— About this task —
From the entries below, return only the lines starting at the one that contains "right shoulder: (256, 83)" and ending at the one that contains "right ankle: (265, 231)", exactly as they stand.

— Source information —
───
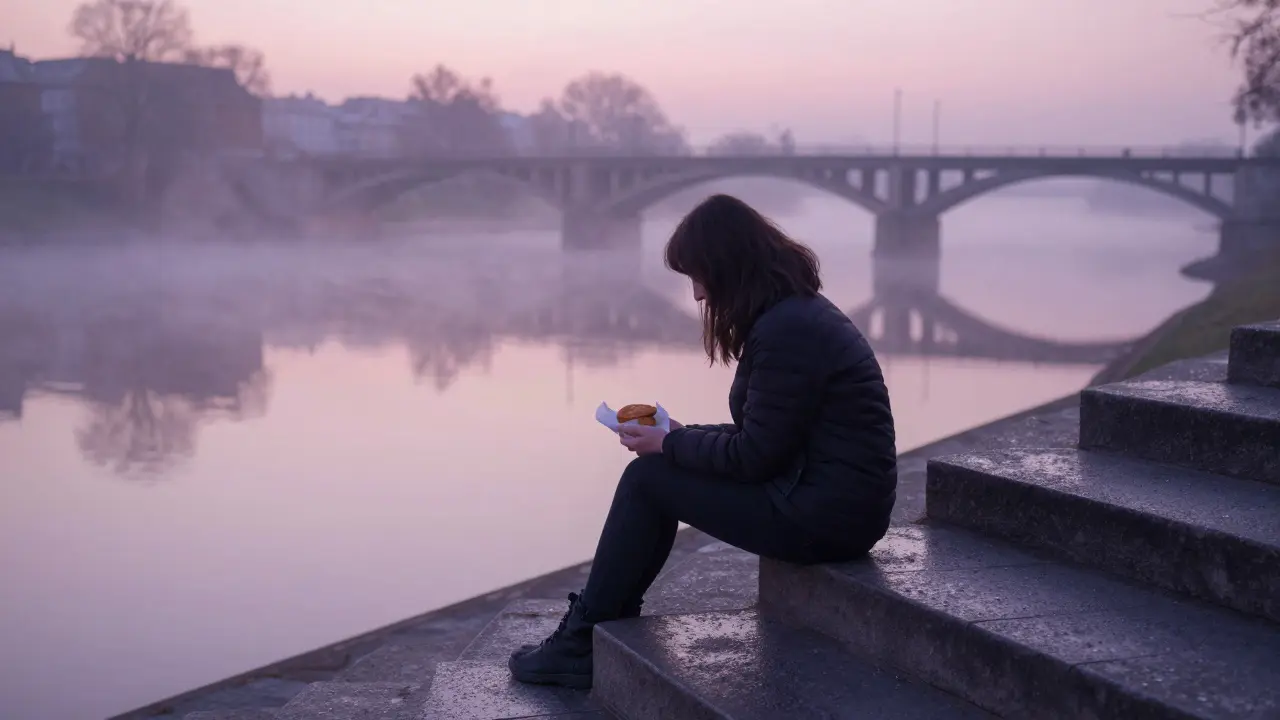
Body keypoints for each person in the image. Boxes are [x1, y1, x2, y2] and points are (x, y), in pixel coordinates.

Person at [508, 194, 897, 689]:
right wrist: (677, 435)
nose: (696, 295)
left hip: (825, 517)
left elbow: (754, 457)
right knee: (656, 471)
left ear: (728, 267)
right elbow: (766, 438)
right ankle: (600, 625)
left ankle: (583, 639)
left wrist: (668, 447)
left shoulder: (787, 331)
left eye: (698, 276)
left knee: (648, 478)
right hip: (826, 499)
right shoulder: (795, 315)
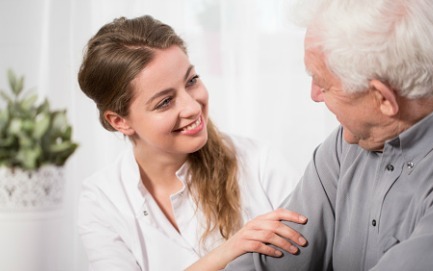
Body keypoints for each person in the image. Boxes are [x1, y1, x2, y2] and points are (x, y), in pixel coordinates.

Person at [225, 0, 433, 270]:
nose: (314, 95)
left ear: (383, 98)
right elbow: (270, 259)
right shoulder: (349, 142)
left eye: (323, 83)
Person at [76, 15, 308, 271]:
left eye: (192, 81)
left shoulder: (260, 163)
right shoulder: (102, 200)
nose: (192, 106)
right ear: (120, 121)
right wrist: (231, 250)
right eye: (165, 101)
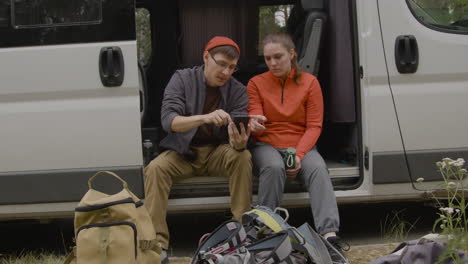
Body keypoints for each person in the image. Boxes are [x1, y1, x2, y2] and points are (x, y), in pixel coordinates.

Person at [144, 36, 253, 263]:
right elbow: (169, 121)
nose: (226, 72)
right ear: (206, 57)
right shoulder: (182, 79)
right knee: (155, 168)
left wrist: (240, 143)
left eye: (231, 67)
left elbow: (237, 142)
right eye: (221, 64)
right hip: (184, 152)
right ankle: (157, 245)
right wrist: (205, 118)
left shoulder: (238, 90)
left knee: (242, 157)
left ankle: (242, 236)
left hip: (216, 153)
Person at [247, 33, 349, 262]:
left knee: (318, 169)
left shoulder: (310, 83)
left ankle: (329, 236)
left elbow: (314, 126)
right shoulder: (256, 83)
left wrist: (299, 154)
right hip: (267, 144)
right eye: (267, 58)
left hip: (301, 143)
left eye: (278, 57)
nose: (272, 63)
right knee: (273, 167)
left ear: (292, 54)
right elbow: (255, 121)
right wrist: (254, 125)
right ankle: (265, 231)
───
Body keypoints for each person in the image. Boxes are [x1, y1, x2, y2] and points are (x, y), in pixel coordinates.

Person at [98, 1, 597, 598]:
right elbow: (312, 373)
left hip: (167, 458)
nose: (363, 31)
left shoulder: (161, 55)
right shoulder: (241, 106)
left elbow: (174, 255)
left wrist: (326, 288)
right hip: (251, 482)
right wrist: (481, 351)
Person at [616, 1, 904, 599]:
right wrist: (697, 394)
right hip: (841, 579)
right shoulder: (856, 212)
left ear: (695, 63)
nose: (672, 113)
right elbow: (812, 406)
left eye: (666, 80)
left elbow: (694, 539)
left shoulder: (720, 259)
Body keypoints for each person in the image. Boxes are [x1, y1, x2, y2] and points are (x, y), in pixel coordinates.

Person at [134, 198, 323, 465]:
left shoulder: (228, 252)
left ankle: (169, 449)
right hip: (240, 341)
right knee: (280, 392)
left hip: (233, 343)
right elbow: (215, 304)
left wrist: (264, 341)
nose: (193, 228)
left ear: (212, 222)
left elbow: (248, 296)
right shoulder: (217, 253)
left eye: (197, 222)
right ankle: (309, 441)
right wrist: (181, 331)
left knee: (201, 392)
───
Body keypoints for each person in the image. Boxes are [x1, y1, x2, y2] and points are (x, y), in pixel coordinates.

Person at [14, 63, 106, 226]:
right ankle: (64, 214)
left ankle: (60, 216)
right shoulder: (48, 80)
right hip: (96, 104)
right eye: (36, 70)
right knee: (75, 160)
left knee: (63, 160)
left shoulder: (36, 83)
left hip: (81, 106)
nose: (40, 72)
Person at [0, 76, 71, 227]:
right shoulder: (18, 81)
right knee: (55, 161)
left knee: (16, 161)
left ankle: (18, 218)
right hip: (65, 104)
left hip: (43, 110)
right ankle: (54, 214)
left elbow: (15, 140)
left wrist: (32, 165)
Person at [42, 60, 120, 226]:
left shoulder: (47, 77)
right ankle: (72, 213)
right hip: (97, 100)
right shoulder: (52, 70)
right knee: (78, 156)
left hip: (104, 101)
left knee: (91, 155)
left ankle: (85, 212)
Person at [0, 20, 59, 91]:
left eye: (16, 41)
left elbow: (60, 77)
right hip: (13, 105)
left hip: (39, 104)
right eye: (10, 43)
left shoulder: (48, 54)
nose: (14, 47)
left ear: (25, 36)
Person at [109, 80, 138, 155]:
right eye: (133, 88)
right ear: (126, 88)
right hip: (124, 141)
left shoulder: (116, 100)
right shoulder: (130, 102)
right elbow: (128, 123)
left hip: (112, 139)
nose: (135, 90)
───
— Solution to the exercise —
right shoulder: (256, 83)
left wrist: (299, 154)
right hip: (267, 144)
right eye: (267, 58)
left hip: (301, 143)
left eye: (278, 57)
nose: (272, 63)
right knee: (273, 167)
left ear: (292, 54)
right elbow: (255, 121)
right wrist: (254, 125)
right ankle: (265, 231)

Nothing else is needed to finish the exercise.